The ICEL is working on a retranslation of the Latin Liturgy into English, ordered by the Congregation for Divine Worship under Pope John Paul II in 2001.
While he said the process was “nearing the end”, Archbishop Hart would not specify when.
“Just as the frescoes of the Sistine Chapel were dulled by smoke and grime, so the vivid colours of the Sacred Liturgy were dulled by a limited use of vocabulary and a pedestrian style of sentence structure,” Archbishop Hart said.
“Like the earlier, unskilled attempts at restoring the work of Michelangelo, so the rich imagery of the original Latin text was often obscured or removed altogether.
“Most tragically, in some places our current translations have actually hidden the Church’s true faith. An ancient saying, ‘Lex orandi, lex credendi’ (‘the way we pray is the way we believe’) teaches that if our prayers are robbed of their full meaning, so also our faith is impoverished.”
The Vox Clara Committee, which includes Cardinal George Pell of Sydney, was formed in 2001 under Pope John Paul II to advise the Holy See on English-language liturgical books and to strengthen cooperation with the conferences of bishops in this regard.

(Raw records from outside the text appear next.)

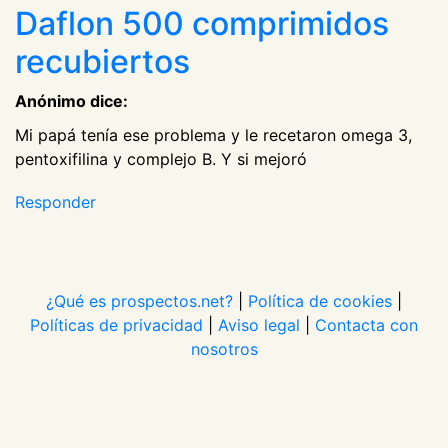
Daflon 500 comprimidos
recubiertos
Anónimo dice:
Mi papá tenía ese problema y le recetaron omega 3,
pentoxifilina y complejo B. Y si mejoró
Responder
¿Qué es prospectos.net?
|
Política de cookies
|
Políticas de privacidad
|
Aviso legal
|
Contacta con
nosotros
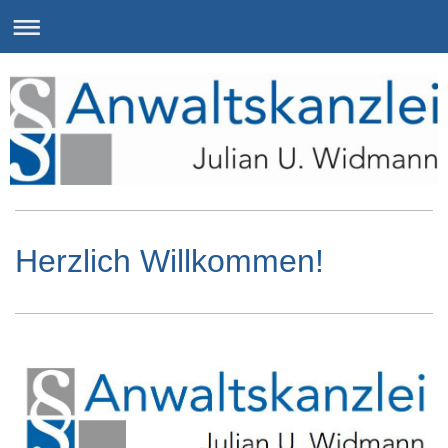
Herzlich Willkommen!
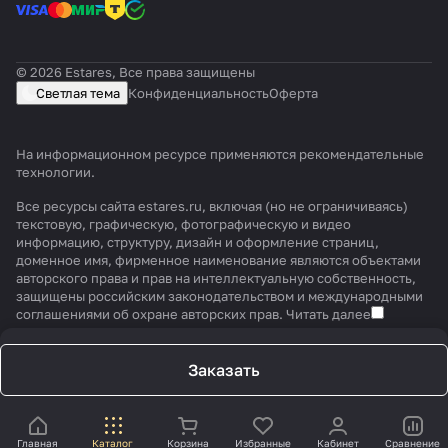
© 2026 Estares, Все права защищены
Светлая тема
Конфиденциальность
Оферта
На информационном ресурсе применяются
рекомендательные
технологии
.
Все ресурсы сайта estares.ru, включая (но не ограничиваясь)
текстовую, графическую, фотографическую и видео
информацию, структуру, дизайн и оформление страниц,
доменное имя, фирменное наименование являются объектами
авторского права и прав на интеллектуальную собственность,
защищены российским законодательством и международными
соглашениями об охране авторских прав.
Читать далее
Заказать
Главная
Каталог
Корзина
Избранные
Кабинет
Сравнение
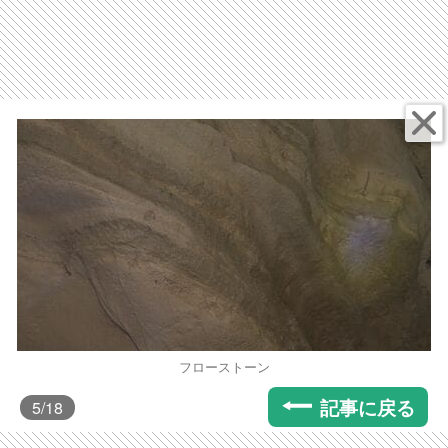
フローストーン
記事に戻る
5
/18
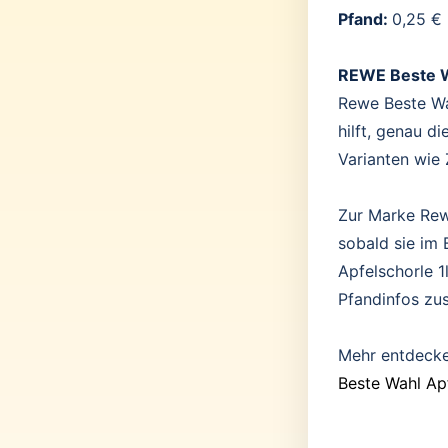
Pfand:
0,25 €
REWE Beste W
Rewe Beste Wa
hilft, genau 
Varianten wie 
Zur Marke Rew
sobald sie im
Apfelschorle 1
Pfandinfos zu
Mehr entdeck
Beste Wahl Apf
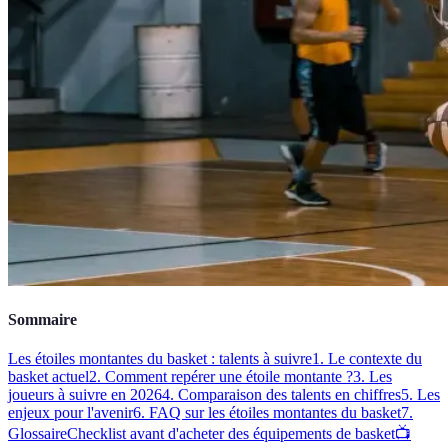
Sommaire
Les étoiles montantes du basket : talents à suivre
1. Le contexte du
basket actuel
2. Comment repérer une étoile montante ?
3. Les
joueurs à suivre en 2026
4. Comparaison des talents en chiffres
5. Les
enjeux pour l'avenir
6. FAQ sur les étoiles montantes du basket
7.
Glossaire
Checklist avant d'acheter des équipements de basket
📺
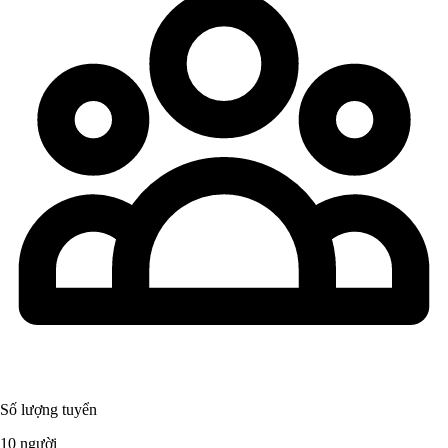
Số lượng tuyển
10 người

This task required “the preparation of (new) liturgical books marked by sound doctrine, which are exact in wording, free from all ideological influence, and otherwise endowed with those qualities by which the sacred mysteries of salvation and the indefectible faith of the Church are efficaciously transmitted by means of human language to prayer, and worthy worship is offered to God the Most High”, the Congregation for Divine Worship said in 2001.
The texts being prepared by the ICEL will be common to the entire English-speaking Church.

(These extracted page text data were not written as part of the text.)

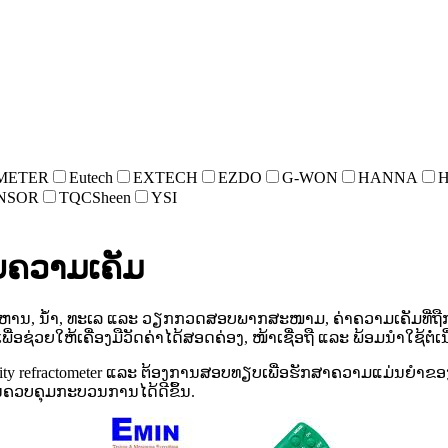
METER
Eutech
EXTECH
EZDO
G-WON
HANNA
NSOR
TQCSheen
YSI
ັບຄວາມເຄັມ
 ນ້ໍາ, ທະເລ ແລະ ວຽກກວດສອບພາກສະໜາມ, ຄ່າຄວາມເຄັມທີ່ຖືກຕ້ອງມີ
ພື່ອຊ່ວຍໃຫ້ເຄື່ອງມືວັດຄ່າໄດ້ສອດຄ່ອງ, ໜ້າເຊື່ອຖື ແລະ ພ້ອມນໍາໃຊ້ຕໍ່ເນື
ື salinity refractometer ແລະ ຕ້ອງການສອບທຽບເພື່ອຮັກສາຄວາມແມ່ນຍໍາ
ຄວບຄຸມກະບວນການໄດ້ດີຂຶ້ນ.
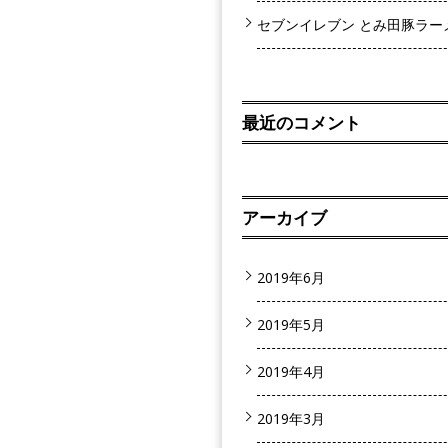
セブンイレブン とみ田豚ラー
最近のコメント
アーカイブ
2019年6月
2019年5月
2019年4月
2019年3月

The bishops’ conferences of Canada, England and Wales, India, Ireland, New Zealand, Pakistan, Philippines, Scotland, South Africa and the United States have been involved.
The US Conference of Catholic Bishops announced on July 17 that they have approved four liturgical texts for use in English-speaking countries.
The original Latin text of the Liturgy is the result of many centuries of faith and tradition, parts of which go back to the very earliest times of the Church, he said, and centres on the Sacrifice of the Mass – “the greatest treasure of the Church” – in which saints and martyrs and bishops and priests and people join together with the angels ‘as one voice’ to praise the God and Father of our Lord Jesus Christ.
However, he said that English, like Latin, is also capable of “bearing many layers of meaning. English, like Latin, can accurately express and convey the truth of our Faith,” Archbishop Hart said.
The Archbishop warned that the introduction of the new texts would “take some considerable effort” by the laity and would require much patience and “a firm degree of solidarity” with the bishops and the whole Church.
Priests and people will also need to be pastorally prepared through a period of catechesis.
“However, I am sure that when this great work of restoration is completed and we are all able to experience the result for ourselves, we will rejoice to see the revelation of the hidden treasures of the Liturgy – a treasure fresh and restored for the Church today and for many future generations,” he said.